_Фрагмент страницы_
━━━━━━━━━━━━━━━━━━━━
В 1905 году Гернгросс приезжает в Россию с заданием. Она становится, ни много ни мало, секретарем боевой организации областного комитета и принимает активное участие в событиях первой революции. В круг ее обязанностей входили: вербовка дружинников, снабжение оружием, распространение литературы и др. Зинаида пользовалась всеобщим доверием. Товарищей подкупали ее ответственность, готовность взяться за любую работу, при этом скромность и абсолютное (видимое) отсутствие тщеславия. Гернгросс отличало умение входить в доверие, не проявляя излишнего любопытства. В 1908 г. на съезд эсеров в Лондоне ее пригласили лично, по телеграфу, как представителя от Москвы. Информация о том, что обсуждалось на съезде, поступала в Департамент полиции от Евно Азефа и Гернгросс. Как-то она сказала: «Я избалована беспредельным уважением к себе»[38].
Было ли в этой женщине место человеческим чувствам? Известно, что она очень любила своего сына и переживала за его судьбу. Но испытывала ли она нечто похожее на любовь к кому-либо еще?
━━━━━━━━━━━━━━━━━━━━
_Приведённые строки_
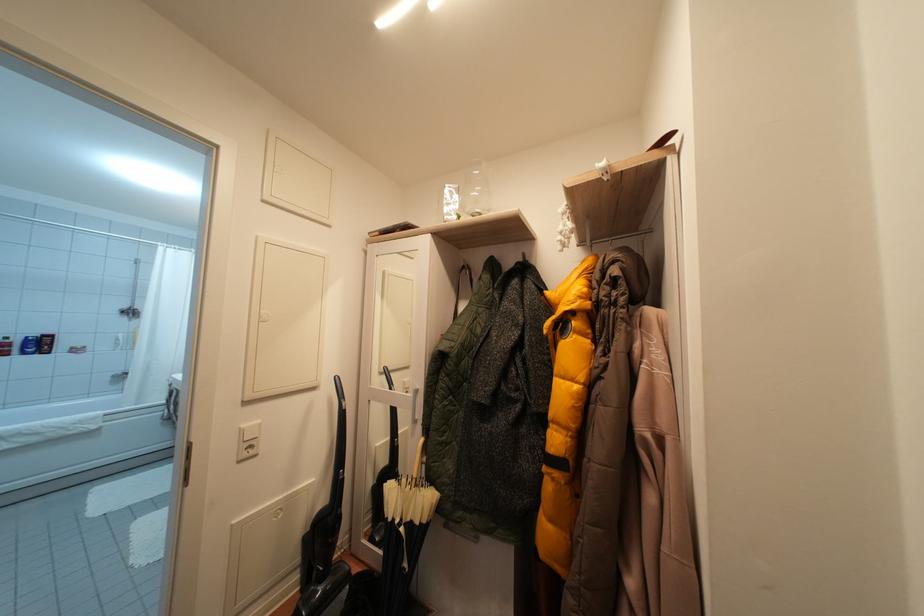
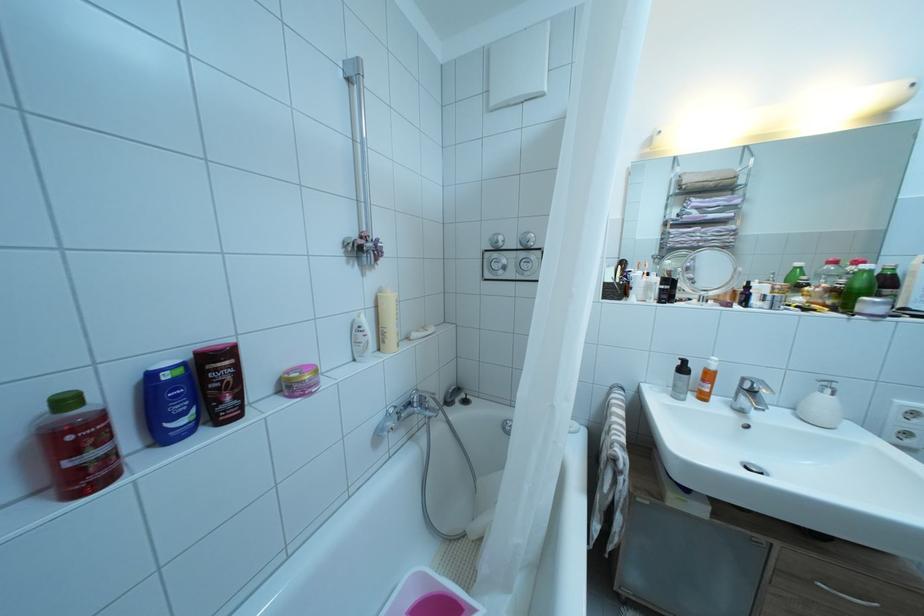
In the scene shown: In a continuous first-person perspective shot, in which direction is the camera moving?

The cameraman walked toward left, forward.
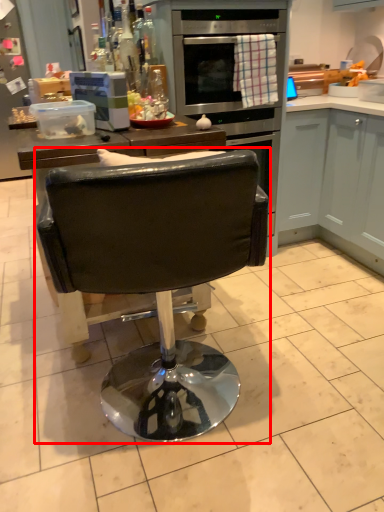
Question: From the image's perspective, considering the relative positions of chair (annotated by the red box) and cabinetry in the image provided, where is chair (annotated by the red box) located with respect to the staircase?

Choices:
 (A) above
 (B) below

Answer: (B)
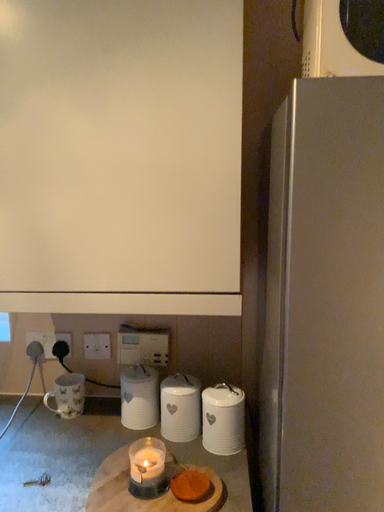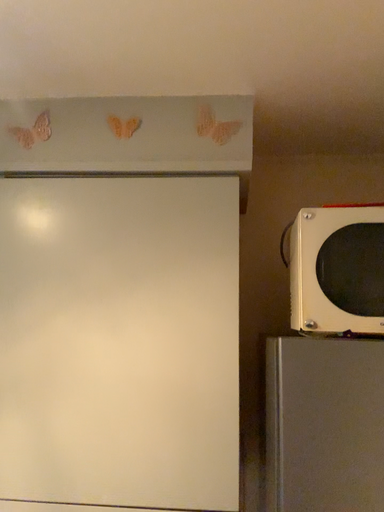
Question: Which way did the camera rotate in the video?

Choices:
 (A) rotated upward
 (B) rotated downward

Answer: (A)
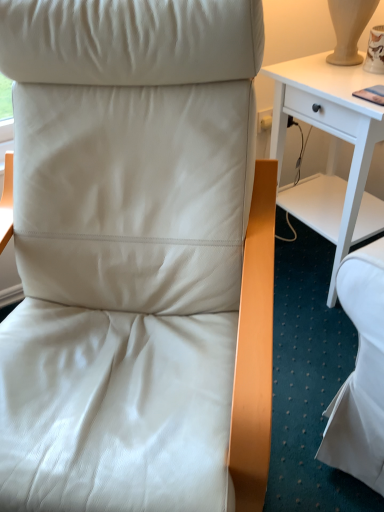
I want to click on free space above white wood desk at center (from a real-world perspective), so click(x=346, y=74).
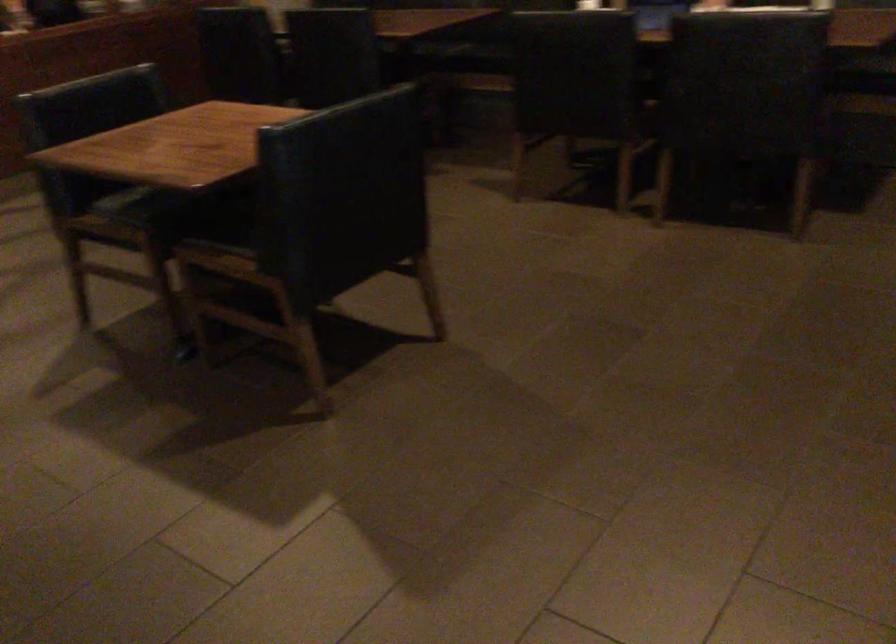
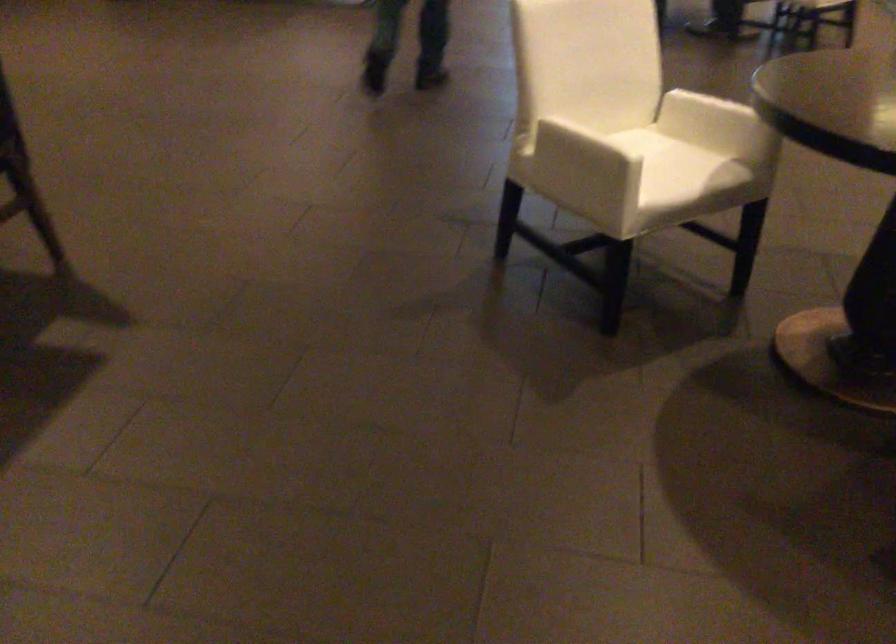
The first image is from the beginning of the video and the second image is from the end. How did the camera likely rotate when shooting the video?

The camera rotated toward right-down.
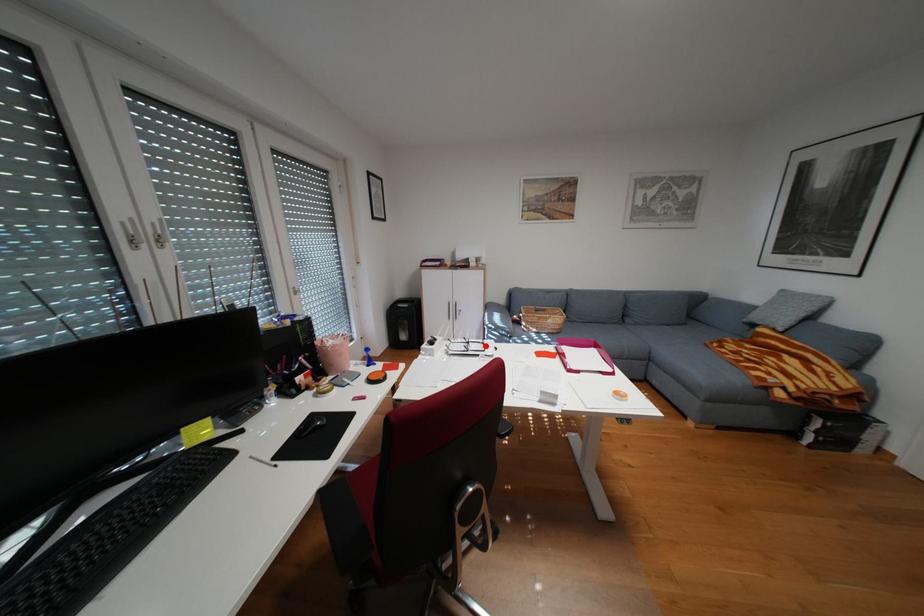
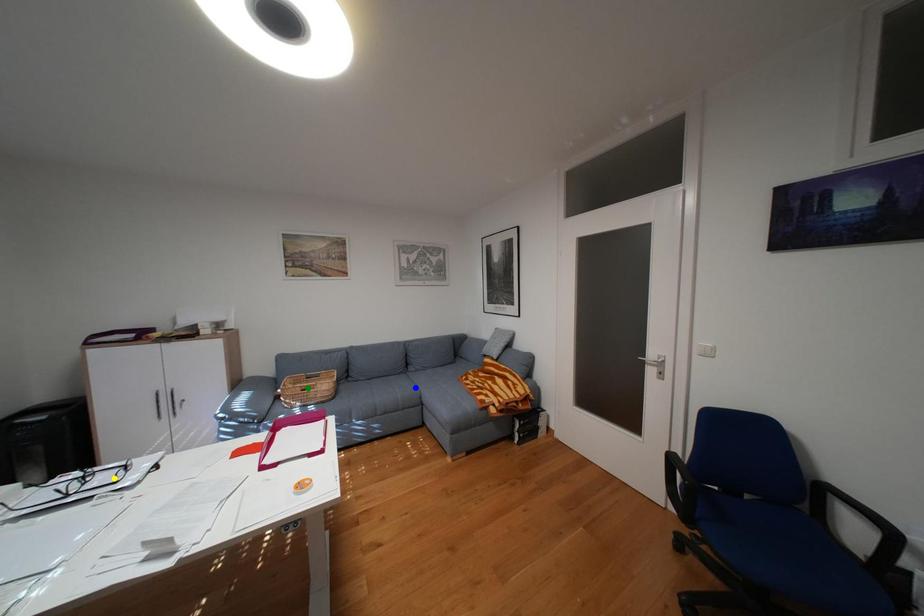
Question: I am providing you with two images of the same scene from different viewpoints. A red point is marked on the first image. You are given multiple points on the second image. Which spot in image 2 lines up with the point in image 1?

Choices:
 (A) green point
 (B) yellow point
 (C) blue point

Answer: (B)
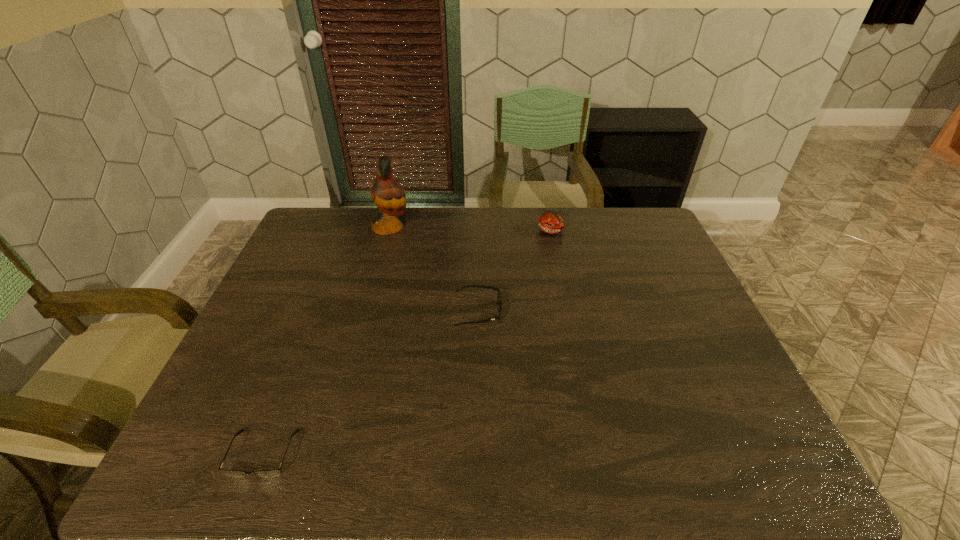
Find the location of a particular element. unoccupied position between the third tallest object and the tomato is located at coordinates (516, 271).

Where is `the second closest object to the third object from right to left`? This screenshot has width=960, height=540. the second closest object to the third object from right to left is located at coordinates (551, 222).

At what (x,y) coordinates should I click in order to perform the action: click on object that stands as the third closest to the second shortest object. Please return your answer as a coordinate pair (x, y). Looking at the image, I should click on (275, 472).

The height and width of the screenshot is (540, 960). Find the location of `blank space that satisfies the following two spatial constraints: 1. on the face of the second object from left to right; 2. on the front-facing side of the spectacles`. blank space that satisfies the following two spatial constraints: 1. on the face of the second object from left to right; 2. on the front-facing side of the spectacles is located at coordinates (330, 454).

At what (x,y) coordinates should I click in order to perform the action: click on blank area in the image that satisfies the following two spatial constraints: 1. on the face of the rightmost object; 2. on the right side of the third object from right to left. Please return your answer as a coordinate pair (x, y). The height and width of the screenshot is (540, 960). Looking at the image, I should click on (390, 231).

Find the location of a particular element. The image size is (960, 540). free location that satisfies the following two spatial constraints: 1. on the face of the tallest object; 2. on the right side of the tomato is located at coordinates (390, 231).

Identify the location of free region that satisfies the following two spatial constraints: 1. on the face of the second object from left to right; 2. on the front-facing side of the shortest object. (330, 454).

Locate an element on the screen. vacant space that satisfies the following two spatial constraints: 1. on the front side of the rightmost object; 2. on the front-facing side of the sunglasses is located at coordinates (569, 311).

Where is `vacant area in the image that satisfies the following two spatial constraints: 1. on the face of the tallest object; 2. on the front-facing side of the shortest object`? This screenshot has width=960, height=540. vacant area in the image that satisfies the following two spatial constraints: 1. on the face of the tallest object; 2. on the front-facing side of the shortest object is located at coordinates (330, 454).

Where is `vacant space that satisfies the following two spatial constraints: 1. on the face of the tomato; 2. on the right side of the parrot`? The width and height of the screenshot is (960, 540). vacant space that satisfies the following two spatial constraints: 1. on the face of the tomato; 2. on the right side of the parrot is located at coordinates (390, 231).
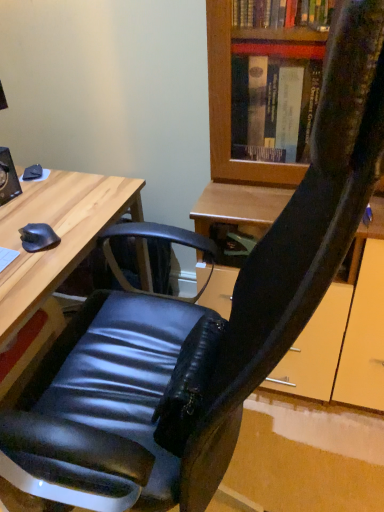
━━━━━━━━━━━━━━━━━━━━
_Задания_
A - Перескажите короче абзац фрагмента, начинающийся словами «В 1905 году Гернгросс приезжает», сохранив его основные факты.
B - Выпишите из фрагмента без изменений отрывок от слов «Было ли в этой» до слов «к кому-либо еще?».
Для работы нужен только фрагмент.

_Ответы_
A - В 1905 году Гернгросс приехала в Россию с заданием. Она стала секретарем боевой организации областного комитета и участвовала в событиях первой революции: вербовала дружинников, снабжала их оружием и распространяла литературу. Зинаида пользовалась всеобщим доверием. Товарищей привлекали ее ответственность, готовность к любой работе, скромность и видимое отсутствие тщеславия. Она умела входить в доверие, не проявляя лишнего любопытства. В 1908 году ее лично, по телеграфу, пригласили на съезд эсеров в Лондоне как представителя от Москвы. Сведения о съезде поступали в Департамент полиции от Евно Азефа и Гернгросс. Однажды она сказала: «Я избалована беспредельным уважением к себе».

B -
Было ли в этой женщине место человеческим чувствам? Известно, что она очень любила своего сына и переживала за его судьбу. Но испытывала ли она нечто похожее на любовь к кому-либо еще?